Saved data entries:
Content starts

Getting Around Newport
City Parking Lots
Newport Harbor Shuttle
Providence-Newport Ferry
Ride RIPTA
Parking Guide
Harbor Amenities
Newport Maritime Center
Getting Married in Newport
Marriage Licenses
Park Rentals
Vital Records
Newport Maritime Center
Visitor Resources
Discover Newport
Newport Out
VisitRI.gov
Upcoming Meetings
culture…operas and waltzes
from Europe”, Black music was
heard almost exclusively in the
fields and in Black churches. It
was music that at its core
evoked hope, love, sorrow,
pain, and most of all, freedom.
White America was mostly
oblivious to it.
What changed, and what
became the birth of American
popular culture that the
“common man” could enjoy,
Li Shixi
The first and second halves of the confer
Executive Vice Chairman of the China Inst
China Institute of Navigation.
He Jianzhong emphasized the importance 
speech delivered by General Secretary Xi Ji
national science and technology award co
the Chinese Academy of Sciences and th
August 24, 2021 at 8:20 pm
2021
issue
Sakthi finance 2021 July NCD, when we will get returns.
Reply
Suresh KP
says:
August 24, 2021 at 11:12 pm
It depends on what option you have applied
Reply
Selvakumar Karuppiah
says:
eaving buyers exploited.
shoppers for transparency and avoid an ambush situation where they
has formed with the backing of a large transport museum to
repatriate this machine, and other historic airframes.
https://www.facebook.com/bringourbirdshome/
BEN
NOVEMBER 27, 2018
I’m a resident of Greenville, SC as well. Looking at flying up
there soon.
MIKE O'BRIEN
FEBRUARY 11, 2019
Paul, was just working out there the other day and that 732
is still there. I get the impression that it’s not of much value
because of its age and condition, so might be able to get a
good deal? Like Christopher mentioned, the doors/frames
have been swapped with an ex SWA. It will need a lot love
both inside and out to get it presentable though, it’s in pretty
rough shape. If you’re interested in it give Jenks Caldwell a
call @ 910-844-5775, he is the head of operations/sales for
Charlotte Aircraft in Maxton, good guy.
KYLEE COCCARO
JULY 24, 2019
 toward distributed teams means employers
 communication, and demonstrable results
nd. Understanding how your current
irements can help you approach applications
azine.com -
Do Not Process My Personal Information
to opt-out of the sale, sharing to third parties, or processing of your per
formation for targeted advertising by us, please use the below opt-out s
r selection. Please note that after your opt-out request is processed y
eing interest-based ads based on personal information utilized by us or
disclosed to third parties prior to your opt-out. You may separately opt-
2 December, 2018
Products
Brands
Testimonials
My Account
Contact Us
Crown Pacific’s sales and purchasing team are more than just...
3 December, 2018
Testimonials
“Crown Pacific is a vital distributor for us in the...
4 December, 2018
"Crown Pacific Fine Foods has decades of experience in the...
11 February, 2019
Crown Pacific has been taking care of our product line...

Content ends

Work required.
The required output is the exact run of lines from the beginning of the records to the line with "Visitor Resources", that line included.

Output below.
Getting Around Newport
City Parking Lots
Newport Harbor Shuttle
Providence-Newport Ferry
Ride RIPTA
Parking Guide
Harbor Amenities
Newport Maritime Center
Getting Married in Newport
Marriage Licenses
Park Rentals
Vital Records
Newport Maritime Center
Visitor Resources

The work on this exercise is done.